Winter, after some rain, is a good time to see this wet-weather cascade waterfall. It’s a well-known scene among local residents. With the leaves off the trees, you can get a look at all but the uppermost part of this waterfall as it tumbles down the limestone shelves to the Kentucky River. This photo was taken this past Thursday after a couple of days of rain. It is roadside between the highway 627 bridge and Hall’s Restaurant in Clark County; there is space at the waterfall to pull your car off the road.
The falls takes its name from the spring from which it begins, Coffee Springs. The spring was named after Ambrose Coffee, a Kentucky pioneer and early Fort Boonesborough settler. Fort Boonesborough was only about one and a half miles upriver.
After the Civil War, a former enslaved person who had served in the Union Army, Fielding Lisle, purchased 20 acres near the spring and started a black community there that we know as Lisletown.
Today, Coffee Springs and most of the waterfall are owned by the Allen Company. Part of the lowest section is owned by the Southwest Clark Neighborhood Association. There is evidence of a former structure that was situated several feet above the road and to the right of the falls, in the part now owned by the SWCNA. I seem to recall a small house or cabin still standing there at least 40 years ago.

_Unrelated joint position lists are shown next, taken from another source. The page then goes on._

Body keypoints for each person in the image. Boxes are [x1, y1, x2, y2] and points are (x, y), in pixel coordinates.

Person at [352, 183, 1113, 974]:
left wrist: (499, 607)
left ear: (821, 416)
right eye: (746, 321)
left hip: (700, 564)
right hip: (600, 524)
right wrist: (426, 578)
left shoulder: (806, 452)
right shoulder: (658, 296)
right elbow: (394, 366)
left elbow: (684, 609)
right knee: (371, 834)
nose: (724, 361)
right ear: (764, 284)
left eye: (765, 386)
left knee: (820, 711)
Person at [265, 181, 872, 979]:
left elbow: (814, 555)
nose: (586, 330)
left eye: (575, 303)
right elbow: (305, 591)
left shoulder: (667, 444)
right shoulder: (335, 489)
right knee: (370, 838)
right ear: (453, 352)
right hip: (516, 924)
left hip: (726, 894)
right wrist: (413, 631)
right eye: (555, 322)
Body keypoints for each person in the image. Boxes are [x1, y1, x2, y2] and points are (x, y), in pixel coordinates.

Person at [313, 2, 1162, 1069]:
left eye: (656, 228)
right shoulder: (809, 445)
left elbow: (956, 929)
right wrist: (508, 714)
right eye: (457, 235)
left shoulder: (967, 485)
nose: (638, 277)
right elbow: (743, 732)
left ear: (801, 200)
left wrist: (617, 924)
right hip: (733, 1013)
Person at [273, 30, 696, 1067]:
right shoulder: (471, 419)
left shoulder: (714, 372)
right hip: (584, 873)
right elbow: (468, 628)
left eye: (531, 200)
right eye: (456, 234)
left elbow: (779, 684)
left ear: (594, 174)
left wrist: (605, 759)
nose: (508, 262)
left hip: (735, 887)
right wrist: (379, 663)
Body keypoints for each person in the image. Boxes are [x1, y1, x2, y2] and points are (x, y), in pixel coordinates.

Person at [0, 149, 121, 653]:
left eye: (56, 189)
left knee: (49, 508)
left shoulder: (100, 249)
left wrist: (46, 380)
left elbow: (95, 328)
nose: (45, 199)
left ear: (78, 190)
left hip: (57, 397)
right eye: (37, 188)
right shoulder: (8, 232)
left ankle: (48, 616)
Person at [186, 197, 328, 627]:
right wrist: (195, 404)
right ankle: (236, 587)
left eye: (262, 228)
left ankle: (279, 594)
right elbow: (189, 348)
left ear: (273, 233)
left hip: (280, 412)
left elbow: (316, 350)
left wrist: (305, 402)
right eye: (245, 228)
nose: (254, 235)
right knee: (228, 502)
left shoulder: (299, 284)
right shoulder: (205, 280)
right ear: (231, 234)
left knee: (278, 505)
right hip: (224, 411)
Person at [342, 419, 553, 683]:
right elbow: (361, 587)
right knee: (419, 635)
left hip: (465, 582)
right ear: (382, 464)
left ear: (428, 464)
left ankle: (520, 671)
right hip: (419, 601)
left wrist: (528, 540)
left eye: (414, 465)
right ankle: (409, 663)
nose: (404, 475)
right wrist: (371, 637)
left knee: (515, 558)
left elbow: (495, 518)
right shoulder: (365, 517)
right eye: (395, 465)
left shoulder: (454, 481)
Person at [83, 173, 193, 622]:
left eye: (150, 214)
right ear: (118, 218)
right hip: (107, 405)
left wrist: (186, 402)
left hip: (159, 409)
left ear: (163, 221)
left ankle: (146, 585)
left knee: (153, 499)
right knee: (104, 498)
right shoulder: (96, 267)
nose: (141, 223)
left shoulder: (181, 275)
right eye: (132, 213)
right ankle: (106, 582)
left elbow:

From a geologic perspective, the waterfall starts at Coffee Springs in the Lexington Layer of limestone and then travels down through the Tyrone Layer and Oregon Formation to the Camp Nelson Layer. The Camp Nelson Layer has the oldest rocks exposed at the surface of the ground in Kentucky (450−470 million years old) and can be seen at the base of the palisades all along the Kentucky River between Boonesboro and Frankfort.